Air attacks increased in intensity beginning 6 April as this force of the 5th Fleet sought to protect the Okinawa invasion force against a fanatically resistive enemy. On the 14th, while McKee patrolled on picket duty, four planes made runs on her. She splashed one and badly damaged another. The third crashed 50 feet (15 m) off her starboard bow, while the fourth missed her and crashed into . Three days later she shot down an A6M Zero attempting to crash her. On 21 April, she bombarded Manimi Daito Shima. At the end of the month TG 58.1 retired to Ulithi for a 9-day replenishment and rest period.

Once underway again McKees carriers struck Kyūshū on 13 May, then followed an alternating pattern against the enemy in his home islands and on Okinawa. Meanwhile, 28 May, McKee joined Admiral William Halsey's 3rd Fleet. Eight days later, a typhoon with winds reaching 110 knots (200 km/h) threatened to be more damaging than the Japanese. Skillful seamanship brought McKee through with only minor damage.

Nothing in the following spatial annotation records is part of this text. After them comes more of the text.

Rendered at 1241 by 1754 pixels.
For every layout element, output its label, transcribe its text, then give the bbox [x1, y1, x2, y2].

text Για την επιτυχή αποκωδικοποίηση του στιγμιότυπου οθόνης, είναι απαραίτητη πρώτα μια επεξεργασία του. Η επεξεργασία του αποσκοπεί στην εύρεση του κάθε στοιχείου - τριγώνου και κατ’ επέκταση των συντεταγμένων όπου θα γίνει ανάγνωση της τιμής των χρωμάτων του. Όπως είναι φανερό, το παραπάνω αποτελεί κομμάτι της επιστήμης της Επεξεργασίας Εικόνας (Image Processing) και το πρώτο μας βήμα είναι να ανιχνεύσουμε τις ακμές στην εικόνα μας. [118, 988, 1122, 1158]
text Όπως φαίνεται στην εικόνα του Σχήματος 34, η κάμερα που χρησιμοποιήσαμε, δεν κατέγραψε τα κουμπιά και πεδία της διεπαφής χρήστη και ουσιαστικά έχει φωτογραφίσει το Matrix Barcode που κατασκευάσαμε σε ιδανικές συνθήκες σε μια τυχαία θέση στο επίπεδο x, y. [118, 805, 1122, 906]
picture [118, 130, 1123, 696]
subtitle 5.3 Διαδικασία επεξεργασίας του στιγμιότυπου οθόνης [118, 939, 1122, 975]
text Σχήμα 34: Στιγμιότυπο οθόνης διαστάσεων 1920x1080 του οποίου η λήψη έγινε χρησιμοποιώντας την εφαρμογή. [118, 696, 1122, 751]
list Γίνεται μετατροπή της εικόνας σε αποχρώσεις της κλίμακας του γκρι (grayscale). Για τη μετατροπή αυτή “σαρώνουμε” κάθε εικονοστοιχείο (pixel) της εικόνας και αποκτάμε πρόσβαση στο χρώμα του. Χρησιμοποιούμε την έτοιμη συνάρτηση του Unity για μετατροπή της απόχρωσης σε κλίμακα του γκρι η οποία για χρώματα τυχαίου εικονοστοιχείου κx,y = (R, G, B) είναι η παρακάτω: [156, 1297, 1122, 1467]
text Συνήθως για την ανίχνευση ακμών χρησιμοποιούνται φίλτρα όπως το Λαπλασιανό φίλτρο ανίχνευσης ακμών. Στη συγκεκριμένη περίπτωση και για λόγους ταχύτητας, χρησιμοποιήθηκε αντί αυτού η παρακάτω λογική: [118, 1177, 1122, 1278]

Repaired and overhauled at Leyte, she joined TG 38.1 on 9 July off the Japanese coast. On the 30th, along with six other destroyers, she made the closest penetration of Japanese home waters up to that time as they swept into Suruga Wan to shell an aluminum plant and railroad yards at Shimizu, Honshū. Despite the atomic bombings of Hiroshima and Nagasaki, and rumors of peace, airstrikes continued against the Tokyo area until 0900 15 August, when Japan capitulated. The day before the official ceremony on board , McKee turned homeward. She escorted to Eniwetok. then steamed to Pearl Harbor where she joined TG 11.6 bound for the east coast. McKee arrived Charleston, S.C., on 16 October, decommissioned there on 25 February 1946, and entered the Atlantic Reserve Fleet.

McKee was stricken from the Naval Vessel Register on 1 October 1970. She was sold on 2 January 1974 and broken up for scrap.

==Awards==
McKee received 11 battle stars for World War II service.